How To Leverage Predictive Marketing Analytics To Increase Sales
Once a niche capability afforded only by big ticket players like IBM, SAP, Target and Amazon who had the reserves to pump into expensive data crunching technologies and analytics experts, predictive analytics is now being democratized. SaaS services have made it easier for smaller organizations to leverage predictive analytics to better prioritize sales leads, identify which products a prospect would be most likely to buy, nurture contacts who are most likely to buy and develop more reliable sales forecasting.
Companies that use predictive analytics have historically outperformed those that don’t in two important marketing metrics: incremental sales lift and average clickthrough rate. Predictive analytics users can generate two times the incremental sales lift from a campaign compared to competitors that don’t leverage predictive analytics. Marketers using predictive analytics also record much higher average clickthrough rate from their marketing campaigns, producing better results via more accurate segmentation of the target market and the ensuing targeting of marketing offers.

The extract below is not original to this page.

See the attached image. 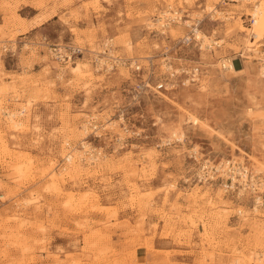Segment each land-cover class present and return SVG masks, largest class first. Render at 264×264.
I'll return each mask as SVG.
<instances>
[{"label": "rangeland", "instance_id": "1", "mask_svg": "<svg viewBox=\"0 0 264 264\" xmlns=\"http://www.w3.org/2000/svg\"><path fill=\"white\" fill-rule=\"evenodd\" d=\"M235 2L0 0V264H264L251 194L196 178L232 159L264 181V58L244 41L264 57V38ZM106 46L168 87L138 92Z\"/></svg>", "mask_w": 264, "mask_h": 264}, {"label": "built area", "instance_id": "2", "mask_svg": "<svg viewBox=\"0 0 264 264\" xmlns=\"http://www.w3.org/2000/svg\"><path fill=\"white\" fill-rule=\"evenodd\" d=\"M168 20L170 21L172 18ZM196 27L197 26L191 30V33L188 34V36L185 38V41H190L194 38V35L196 34ZM105 50L107 53H110V55L107 54V58L103 59V62H99V65H102L105 69L112 70L121 65L130 66V68H133L134 71H138V74L140 75H142L141 73L143 72L141 81L137 83L136 90L138 92H147L152 89L159 91L168 87V84H166L164 81L153 79V74H148L147 77H144L145 67L143 64L137 62V60L133 61L121 56H113V50L108 46H106ZM165 63L168 69L173 67V64H168L167 62ZM179 70L174 69L173 73L175 74V72ZM199 70V66H195L189 70L188 78L186 79L187 83L196 79L197 75L199 74ZM196 158L198 159L199 156ZM208 160L202 161L198 164L199 169L196 173V178L200 182H219L227 192L233 191L237 192L238 194L249 192L253 198V202L255 203V208L264 211V181L263 183L260 182L258 180L257 174L252 172L249 167H246L242 163H238L232 159L221 160L219 162L213 161L211 159L209 161ZM227 164H229V166Z\"/></svg>", "mask_w": 264, "mask_h": 264}, {"label": "bare ground", "instance_id": "3", "mask_svg": "<svg viewBox=\"0 0 264 264\" xmlns=\"http://www.w3.org/2000/svg\"><path fill=\"white\" fill-rule=\"evenodd\" d=\"M234 1H237V2H239V3H236L235 2V7L236 8H238V9H242V10H244V13H249L250 15H252L253 16V21H254V23H253V25L252 26H254V30H253V27L252 28H250V30H251V35L253 36L252 38H257V37H259L260 36V38L262 39V38H264V0H234ZM250 1V2H249ZM251 1H254L255 3H257V4H255V6H254V9H252L251 10V8H249V6H248V4H250V3H252ZM170 6V5H169ZM208 8H210V9H212L213 10V8L211 7V6H208ZM221 12H223V11H221ZM230 12V11H229ZM170 13H178V10H175V12H173V11H170ZM169 12H166V16L168 17V16H171V15H168V14H170ZM223 14V13H222ZM164 15V14H163ZM162 15V16H163ZM231 15V14H230ZM179 16V15H178ZM163 17H165V16H163ZM212 17H213V15H212ZM223 17V16H222ZM160 18V17H159ZM171 18H172V20H173V17L171 16ZM225 18V17H224ZM169 19V18H168ZM178 20H181L182 21V19L181 18H177ZM229 19V18H228ZM230 19H231V17H230ZM232 19H233V17H232ZM240 20V19H239ZM160 21V20H159ZM171 21V20H170ZM170 21H167V20H165V22L164 21H162V24L163 25H161V26H163L164 28H165V26H166V23H168V22H170ZM236 21V20H235ZM159 23H161V21L159 22ZM190 23V22H189ZM193 23V22H192ZM239 23V22H238ZM169 26V25H168ZM236 26V25H235ZM240 26H241V24H240ZM241 30L242 31H244L243 30V27L241 26ZM237 33V32H236ZM196 39L197 40H203L202 42H201V44L200 45H202L203 46V48H206L207 46H210V43H212V41L211 40H209V41H207L206 43L204 42V41H206L205 40V35H202V31H201V29L200 28H198V27H196ZM204 36V37H203ZM187 37V36H186ZM185 37V38H186ZM250 37V36H249ZM246 38L244 41H245V43L247 44V47L250 49V50H252V52H255V53H258L259 51L261 52V50H262V44L261 43H258V42H256V43H254V41L253 40H251L250 38ZM182 40V39H181ZM182 42V41H181ZM216 42V41H215ZM112 45V44H111ZM240 45V44H239ZM244 46V45H243ZM246 48V47H245ZM255 53H250V55L249 56H251V57H255V58H264V57H262V55H260V54H255ZM114 55V54H113ZM152 58V57H151ZM226 59V58H225ZM221 62V61H220ZM227 62H229V63H227ZM227 62H226V60H224V62L223 63H221V65L223 64V66H224V68L226 67V72H225V70H224V72L225 73H227V74H229V73H231L232 71H236V67H235V64H234V62L233 61H231V60H227ZM214 64V63H213ZM79 68V66H77V67H75V69H78ZM227 68H228V70H227ZM229 73H228V72ZM262 74H263V76H264V66H263V68H262V72H261ZM190 82V81H189ZM188 82V83H189ZM202 86V85H201ZM203 88H206V85H205V87H203ZM207 89V88H206ZM3 92H4V90H3ZM1 93V92H0ZM5 94V93H4ZM165 95V94H164ZM19 96V95H18ZM18 96H17V98H18ZM3 97H4V95H3ZM34 98V97H33ZM169 98V97H168ZM4 100V99H3ZM18 100V99H17ZM28 101V100H27ZM33 102V101H32ZM1 103V102H0ZM174 103V102H173ZM33 104V103H32ZM175 104V103H174ZM29 105H31V103H29ZM5 107V106H4ZM28 108V107H27ZM2 109V108H1ZM26 109V108H25ZM37 109V108H36ZM15 111V110H14ZM35 111V110H34ZM251 111V109L249 110V112ZM3 112V111H2ZM19 113V112H18ZM17 113L16 112H14V113H10L9 114V117L11 118V120H13V118H14V116L16 115ZM18 115V114H17ZM264 115V114H263ZM37 116V115H36ZM8 117V118H9ZM38 117V116H37ZM36 117V118H37ZM192 117V116H191ZM193 118V120L195 121V123H198L199 122V120H198V118H196V117H192ZM18 119V118H17ZM33 123H34V121H33ZM14 126L15 127H17V129L18 128H20L21 126H23L24 127V122H22V121H18V120H15L14 121ZM112 125H113V123H111ZM85 125V124H84ZM14 127V128H15ZM28 127V126H27ZM35 127V126H34ZM42 127V126H41ZM25 128V127H24ZM33 128V127H32ZM36 128V127H35ZM84 129H87V128H84ZM16 130V129H15ZM22 130V129H21ZM24 130V129H23ZM41 131V130H40ZM26 132V131H25ZM23 133V132H22ZM173 134H176V135H178V133H177V131H173ZM184 135L185 134H183L182 133V135L181 136H179V138L180 139H182L183 137H184ZM15 136V135H14ZM14 138V137H13ZM41 138V137H40ZM51 141V140H50ZM44 143H45V141H44ZM45 144H47V143H45ZM49 145V144H48ZM87 145V144H86ZM86 145H85V143H84V147H86ZM68 159L69 160H72L73 159V155H68ZM208 160V159H207ZM210 160V159H209ZM208 160V161H209ZM228 166H229V164H227ZM246 166V165H245ZM20 169H23L22 167H20ZM57 179V178H56ZM55 180V179H54ZM53 180V181H54ZM53 183V182H52ZM55 185V184H54ZM255 209V208H254ZM256 211H259L258 209L256 210ZM255 213V212H254ZM259 214H260V212H258ZM245 217V216H244ZM206 225V224H205ZM264 226V225H263ZM245 256V255H244ZM249 259V258H248ZM241 260V259H240ZM246 261V260H245ZM244 261V262H245ZM238 262V261H237ZM246 263V262H245ZM251 263V262H250ZM249 263V264H250ZM241 264V263H240Z\"/></svg>", "mask_w": 264, "mask_h": 264}]
</instances>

However, the proliferation in the number of market drivers is putting pressure on marketers to evolve their digital marketing practices. The explosion of customer data captured by enterprises and the increase in the number of digital communication and social channels makes it pertinent for marketers to adopt new data strategies to make more accurate decisions and react to market dynamics quicker than the competition. Now each customer’s path to purchase has more touch points, enabling a rich data storehouse and key insights into customer behavior. Yet even with all the data available few companies can extract maximum value from their customer interactions. To leverage the highest quantifiable value from these touch points, organizations must learn how to integrate all these touch points and harness data big and small so businesses can use data to look forward, rather than just at past performance.

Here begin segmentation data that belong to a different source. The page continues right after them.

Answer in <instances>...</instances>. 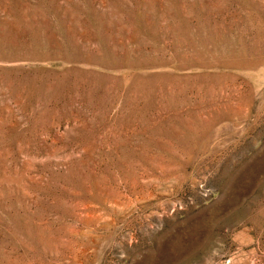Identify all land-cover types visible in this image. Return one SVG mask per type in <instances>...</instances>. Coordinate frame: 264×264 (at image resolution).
I'll return each instance as SVG.
<instances>
[{"label":"rangeland","instance_id":"obj_1","mask_svg":"<svg viewBox=\"0 0 264 264\" xmlns=\"http://www.w3.org/2000/svg\"><path fill=\"white\" fill-rule=\"evenodd\" d=\"M0 264H264V0H0Z\"/></svg>","mask_w":264,"mask_h":264}]
</instances>
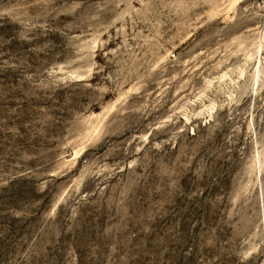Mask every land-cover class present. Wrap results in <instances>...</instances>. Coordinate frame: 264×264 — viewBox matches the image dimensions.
<instances>
[{
  "label": "rangeland",
  "instance_id": "obj_1",
  "mask_svg": "<svg viewBox=\"0 0 264 264\" xmlns=\"http://www.w3.org/2000/svg\"><path fill=\"white\" fill-rule=\"evenodd\" d=\"M0 264H264V0H0Z\"/></svg>",
  "mask_w": 264,
  "mask_h": 264
}]
</instances>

Through innovations in modeling automation and data visualization, advanced predictive marketing analytics tools empower digital marketers and analysts to track statistically important variations (dips or spikes) across any metric, so they always know which metrics and data are the most important and which levers will drive positive outcomes. Predictive analytics allow micro-segmentation of the target market into actionable buyer personas based on geographic, psychographic and demographic profiles, so that marketing campaigns never miss high-value visitor segments. Accurate lead scoring helps predict and target those customers that are most likely to perform an action, such as convert, churn or respond. Predictive analytics also enable greater relevance & personalization by optimizing engagement across customer execution points, from search to social.
Predictive marketing analytics can be equally useful in growing existing accounts and closing new ones. From first touch to conversion, predictive marketing analytics give full visibility into lead progression along the purchase path, so that marketers can develop data-backed SLAs to keep everyone in on their toes. With the ability to see which marketing activities contribute to revenue, marketers can optimize campaigns and more accurately forecast how, which and when leads will translate into revenue and sales. This information enables marketers to determine revenue levers, and adapt campaigns quickly to ensure that sales get the promised volume of high quality leads.
In the End
Marketing automation and predictive marketing analytics offer a huge advantage to organizations that get it right and with the right tools and the right team at the helm, there is a fair chance for organizations to achieve it. And those who can even record high double digit increases in leads, opportunities and sales. But you need to get cracking immediately. It’s a data driven world, and how you fare in it will depend on how well you can manage and leverage maximum value out of your data. And to achieve that you must drive the integration of analytics into every function of your organization.